Молодые всё ещё стояли метрах в двух от меня, тыкая своим копьем в моё горло, и, видно, уходить никуда не собирались. Вот что я им скажу, честно, в такие открытые лица и брехать неохота, а видно придется... Да и чего брехать-то, в голову ничего не лезет, в мозгу черти картошку на сковороде жарят. Взгляд у них настороженный, ещё бы, у ихнего князя-другана кукушка улетела на юг. А может, под дурачка закосить, я могу… у меня к этому талант, как бы по этому поводу сказал наш уважаемый Станиславский, если бы мне довелось перед его светлым ликом валять дурака, заплакал, обнял бы меня рыдающе, похлопал дружески по моей спине и сказал: «Вот теперь верю… верю, Сережа, что ты идиот, без всякого сомнения, это твоё!»

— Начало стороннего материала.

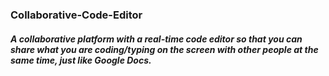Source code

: ### Collaborative-Code-Editor 

##### A collaborative platform with a real-time code editor so that you can share what you are coding/typing on the screen with other people at the same time, just like Google Docs.


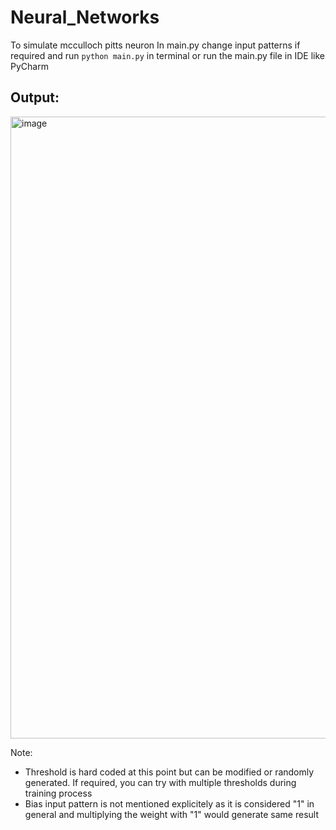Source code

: # Neural_Networks

To simulate mcculloch pitts neuron
In main.py change input patterns if required and run `python main.py` in terminal or run the main.py file in IDE like PyCharm

## Output:

<img width="995" alt="image" src="https://github.com/Venkata-Bhargavi/Neural_Networks/assets/114631063/5eb684ed-b29f-4233-b908-6d102b6f19bc">

Note: 
- Threshold is hard coded at this point but can be modified or randomly generated. If required, you can try with multiple thresholds during training process
- Bias input pattern is not mentioned explicitely as it is considered "1" in general and multiplying the weight with "1" would generate same result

— У вас огонька не найдется? — что первое в голову пришло, то и спросил, глаза, вижу, их на выкат полезли, словно они демона в лесу увидели.
— Дух лесной, отвечай, зачем тебе огонь? — наконечник копья сделал мне больно.
— Курить очень охота... — не стал я кривить душой, мой ответ их, видимо, сильно удивил, вижу, зависли на неопределённое время.
— Что охота? — переспросили они.
— Ну… подымить бы я сейчас не отказался.
Горыня, а я их, в принципе, довольно неплохо знал по снам, повернулся к Фриде.
— Дух лесной дыму просит… Бабка Агафья рассказывала, что если разжечь большой костёр и побольше накидать в него веток можжевельника, и над ним подвесить одержимого за ноги, то от этого дыма любой дух издохнет падалью.
Красотка кивнула и стала озираться, видимо, в поисках кустов этого упомянутого можжевельника.
Ой, чувствую, не к добру всё это, вот бы эту бабку Агафью саму, думаю, за ноги подвесить на дымом можжевельника и подвялить немного для пущего ума. Первый стал быстро собирать дрова, а вторая скрылась в лесу, видно, за листвой можжевельника умотала. Вот же, балабол сраный, вечно я накаркаю на свою больную голову, мне ещё копчёным окороком не доводилось висеть, и ведь вижу, ничуть не шутят, всё по правде людской.
— Не надо меня подвешивать, — кричу Горыне, — не виноватая я, он сам пришёл!
Ну всё, трындец, судя по его реакции, теперь точно поджарят.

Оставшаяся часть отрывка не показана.